SATM 6.2.3.2. The Early Stages of Socio-technical Systems Thinking

Socio-technical systems theory sees organizations as pursuing primary tasks that can best be realized if their social, technological, and economic dimensions are jointly optimized and if they are treated as open systems and fitted into their environment.

Of paramount importance is the idea that work groups or organizations should be regarded as interdependent socio-technical systems. They have interactive technological and social aspects, and in designing the structure of the group or organization both of these should be considered.

If the structure of the work organization is designed with only the technology in mind, then it may be disruptive of the social system and not achieve maximum efficiency. If it is designed with only the social and behavioral aspects in mind, it is unlikely to make very good use of the technology.

In designing work organizations, their social, technological, and economic elements (the subsystems recognized in socio-technical theory) should be jointly optimized. Jointly optimization means ensuring optimization of the whole, even if this requires a less than optimum state for each separate aspect.

Joint optimization is possible because there is organizational choice. It is possible within the same technological and economic constraints to operate with different forms of work organization. So, given the constrains, managers should exercise their choice over the type of work organization to adopt with the social system in mind.

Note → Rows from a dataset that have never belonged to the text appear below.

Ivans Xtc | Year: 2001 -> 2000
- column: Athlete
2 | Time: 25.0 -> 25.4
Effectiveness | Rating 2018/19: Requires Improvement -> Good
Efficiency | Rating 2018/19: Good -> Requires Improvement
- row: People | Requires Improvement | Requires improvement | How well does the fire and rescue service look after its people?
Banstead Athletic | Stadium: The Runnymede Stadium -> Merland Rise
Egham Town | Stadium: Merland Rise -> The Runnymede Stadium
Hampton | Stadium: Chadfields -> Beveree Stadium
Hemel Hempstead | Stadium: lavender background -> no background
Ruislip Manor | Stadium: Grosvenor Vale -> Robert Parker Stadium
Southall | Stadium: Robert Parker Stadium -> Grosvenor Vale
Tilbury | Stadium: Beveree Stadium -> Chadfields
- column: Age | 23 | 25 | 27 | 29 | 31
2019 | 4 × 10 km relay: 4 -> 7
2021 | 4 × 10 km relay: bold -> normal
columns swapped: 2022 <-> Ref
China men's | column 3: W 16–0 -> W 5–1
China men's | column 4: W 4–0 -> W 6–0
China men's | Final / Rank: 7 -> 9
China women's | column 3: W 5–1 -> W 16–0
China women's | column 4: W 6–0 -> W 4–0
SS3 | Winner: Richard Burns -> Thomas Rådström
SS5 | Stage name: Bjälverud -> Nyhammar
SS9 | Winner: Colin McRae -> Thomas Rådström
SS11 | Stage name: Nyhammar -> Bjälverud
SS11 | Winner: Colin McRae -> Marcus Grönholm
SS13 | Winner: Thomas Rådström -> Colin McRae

An organization's primary task is the task it has to perform in order to survive.

The work organizations should be regarded as open systems. The socio-technical thinkers were very influenced by von Bertalanffy's conclusions and employed the usual open system, input-transformation-output model to understand production systems.

The workers were more satisfied if they worked in groups. Groups could tackle whole tasks, and make work more meaningful for the individual. 

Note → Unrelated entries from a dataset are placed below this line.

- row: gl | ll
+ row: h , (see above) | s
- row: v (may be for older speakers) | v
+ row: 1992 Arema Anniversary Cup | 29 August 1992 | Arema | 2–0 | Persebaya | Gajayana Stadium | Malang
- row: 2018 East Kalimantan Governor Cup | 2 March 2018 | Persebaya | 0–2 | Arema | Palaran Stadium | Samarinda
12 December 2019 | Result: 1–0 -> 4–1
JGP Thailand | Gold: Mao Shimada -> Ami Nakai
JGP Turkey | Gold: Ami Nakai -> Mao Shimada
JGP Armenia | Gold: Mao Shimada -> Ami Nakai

The semi-autonomous work groups, are supposed to act as self-regulating and self-developing social systems, capable of of maintaining themselves in a steady state of high productivity. Control and decision making are exercised internally by the group and not externally by managers. Within the groups, great flexibility can exist with job rotation and workers being encouraged to become multi-skilled. 

This frees management for the much more important task of "boundary management." Instead of wasting time attempting to apply autocratic regulation, managers can invest their energies in relating the operating system (and the organization as a whole) to its environment; ensuring that the group doing the work in the operating system is supplied with the necessary input, and that its output is disposed of profitably on the market.
 (Jackson, Michael C. (2000) Systems Approaches to Management, Kluwer Academic / Plenum Publishers. P115.)